Ma vie n'a pas plus de prix qu'une autre - Elle n'en a pas moins non plus. En tout cas, elle n'a pas l'innocence de l'enfance, j'ai suffisamment vécu pour me savoir complice du mal qui semble, hélas prévaloir dans le monde et même de celui-là qui me frapperait aveuglément. J'aimerais, le moment venu avoir ce laps de lucidité qui me permettrait de solliciter le pardon de Dieu et celui de mes frères en humanité, en même temps que de pardonner de tout cœur à qui m'aurait atteint. Je ne saurais souhaiter une telle mort. Il me paraît important de le professer. Je ne vois pas, en effet, comment je pourrais me réjouir que ce peuple que j'aime soit indistinctement accusé de mon meurtre. C'est trop cher payer ce qu'on appellera, peut-être, la "grâce du martyre" que de la devoir à un Algérien, quel qu'il soit, surtout s'il dit agir en fidélité à ce qu'il croit être l'Islam. (...)

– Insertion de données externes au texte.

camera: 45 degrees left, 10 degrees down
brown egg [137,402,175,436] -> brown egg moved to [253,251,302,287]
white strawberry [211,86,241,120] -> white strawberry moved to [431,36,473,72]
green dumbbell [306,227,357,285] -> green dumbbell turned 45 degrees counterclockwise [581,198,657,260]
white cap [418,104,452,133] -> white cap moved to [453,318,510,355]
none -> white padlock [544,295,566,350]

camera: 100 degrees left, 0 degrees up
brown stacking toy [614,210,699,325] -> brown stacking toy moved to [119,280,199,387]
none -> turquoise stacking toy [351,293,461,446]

L'Algérie et l'Islam, pour moi c'est autre chose, c'est un corps et une âme. Je l'ai assez proclamé, je crois au vu et au su de ce que j'en ai reçu y retrouvant si souvent ce droit fil conducteur de l'Évangile appris aux genoux de ma mère, ma toute première Église. Précisément en Algérie, et, déjà, dans le respect des croyants musulmans. Ma mort, évidemment, paraîtra donner raison à ceux qui m'ont rapidement traité de naïf, ou d'idéaliste : "Qu'il dise maintenant ce qu'il en pense!" Mais ceux-là doivent savoir que sera enfin libérée ma plus lancinante curiosité. Voici que je pourrai, s'il plaît à Dieu, plonger mon regard dans celui du Père pour contempler avec lui ses enfants de l'Islam tels qu'il les voit, tout illuminés de la gloire du Christ, fruits de sa Passion investis par le don de l'Esprit dont la joie secrète sera toujours d'établir la communion et de rétablir la ressemblance en jouant avec les différences.

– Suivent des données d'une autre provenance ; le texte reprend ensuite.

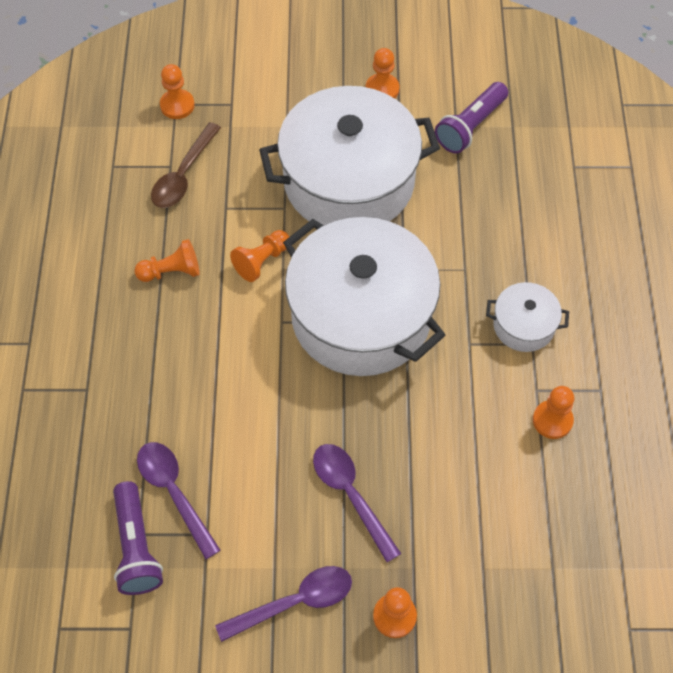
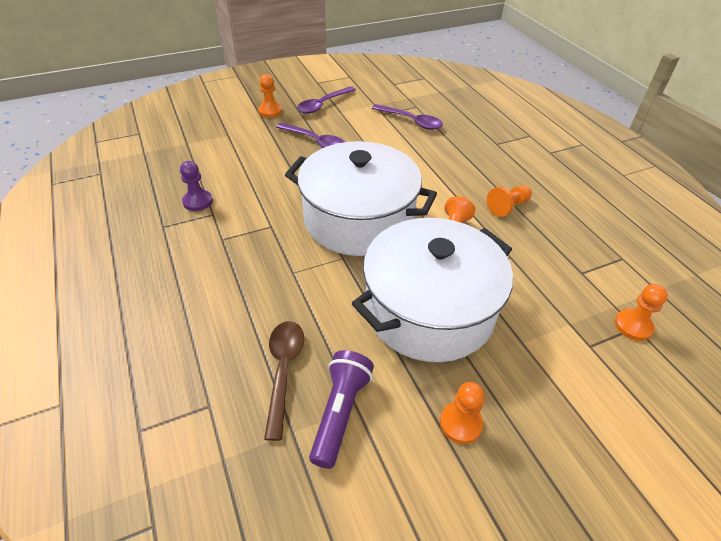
camera: 155 degrees right, 15 degrees down
purple flashlight [113,481,163,595] -> none
brown spoon [151,122,221,208] -> brown spoon moved to [264,321,304,441]
white pot [486,282,569,352] -> none
orange pawn [533,386,574,439] -> purple pawn [180,161,213,211]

Cette vie perdue totalement mienne et totalement leur, je rends grâce à Dieu qui semble l'avoir voulue tout entière pour cette joie-là, envers et malgré tout. Dans ce merci ou tout est dit, désormais de ma vie je vous inclus bien sûr amis d'hier et d'aujourd'hui, et vous, ô mes amis d'ici aux côtés de ma mère et de mon père, de mes sœurs et de mes frères et des leurs, centuple accordé comme il était promis! Et toi aussi, l'ami de la dernière minute, qui n'auras pas su ce que tu faisais. Oui pour toi aussi je le veux ce merci, et cet "À Dieu" envisagé de toi. Et qu'il nous soit donné de nous retrouver larrons heureux, en paradis s'il plaît à Dieu, notre Père à tous deux.

Amen! inch'Allah!]

(Père Christian de Chergé, Algiers, December 1, 1993, Tibhirine, January 1, 1994.)